(Records shown)

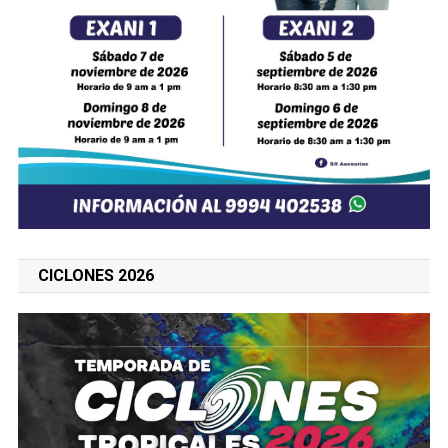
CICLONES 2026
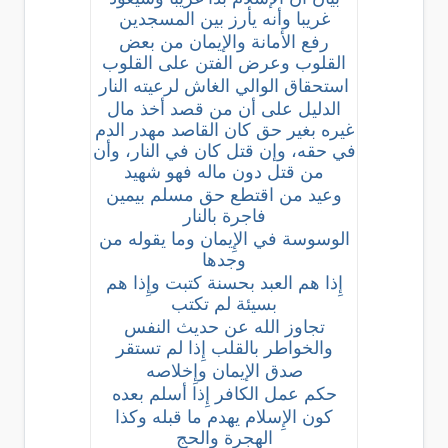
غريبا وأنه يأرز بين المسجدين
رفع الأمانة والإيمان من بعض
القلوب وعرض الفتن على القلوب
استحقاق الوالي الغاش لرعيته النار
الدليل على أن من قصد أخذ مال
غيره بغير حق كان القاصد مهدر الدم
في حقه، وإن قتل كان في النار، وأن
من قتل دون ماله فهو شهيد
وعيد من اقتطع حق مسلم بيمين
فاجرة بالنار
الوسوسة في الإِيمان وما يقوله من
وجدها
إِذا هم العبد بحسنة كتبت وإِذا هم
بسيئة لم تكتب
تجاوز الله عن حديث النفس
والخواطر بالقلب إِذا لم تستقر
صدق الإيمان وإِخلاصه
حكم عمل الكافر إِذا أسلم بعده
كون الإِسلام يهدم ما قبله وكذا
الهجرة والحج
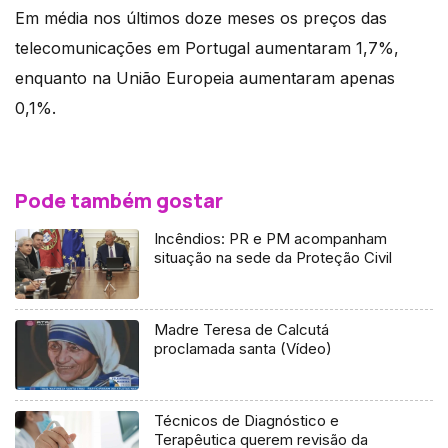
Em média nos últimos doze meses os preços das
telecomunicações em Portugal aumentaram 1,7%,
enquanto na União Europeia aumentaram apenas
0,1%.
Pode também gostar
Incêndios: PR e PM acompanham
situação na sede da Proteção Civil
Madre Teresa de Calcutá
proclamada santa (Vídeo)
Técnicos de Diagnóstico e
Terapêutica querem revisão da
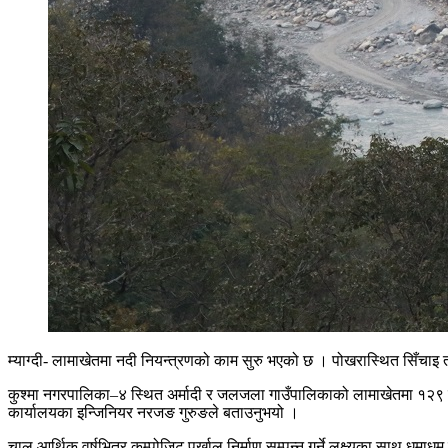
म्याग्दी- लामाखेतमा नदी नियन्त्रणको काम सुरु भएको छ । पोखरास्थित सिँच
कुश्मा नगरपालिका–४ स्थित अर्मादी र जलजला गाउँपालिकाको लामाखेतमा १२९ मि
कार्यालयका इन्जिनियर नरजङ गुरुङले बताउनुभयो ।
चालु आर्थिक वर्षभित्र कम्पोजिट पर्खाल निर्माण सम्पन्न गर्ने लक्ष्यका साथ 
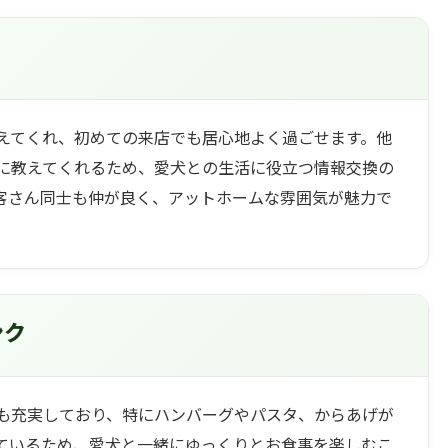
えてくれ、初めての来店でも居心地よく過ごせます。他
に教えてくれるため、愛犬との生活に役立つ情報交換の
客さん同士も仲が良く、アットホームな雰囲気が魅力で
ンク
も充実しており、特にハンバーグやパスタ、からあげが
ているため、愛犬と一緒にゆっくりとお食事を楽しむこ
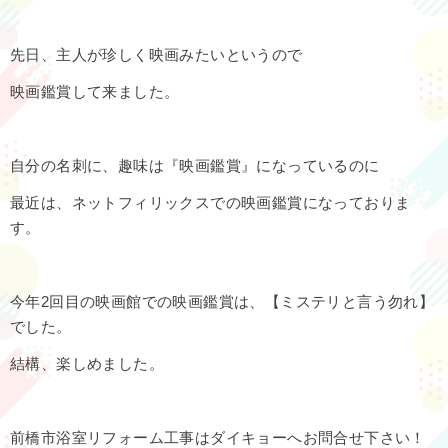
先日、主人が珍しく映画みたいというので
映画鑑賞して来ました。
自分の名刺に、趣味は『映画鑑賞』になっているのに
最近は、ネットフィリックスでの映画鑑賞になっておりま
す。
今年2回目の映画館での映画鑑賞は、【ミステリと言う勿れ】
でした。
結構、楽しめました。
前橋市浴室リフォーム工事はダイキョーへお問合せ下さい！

(End Records shown)

» Description of the task: For each line of the entries that contains the word "aumentaram", make a copy.

» Response area:
telecomunicações em Portugal aumentaram 1,7%,
enquanto na União Europeia aumentaram apenas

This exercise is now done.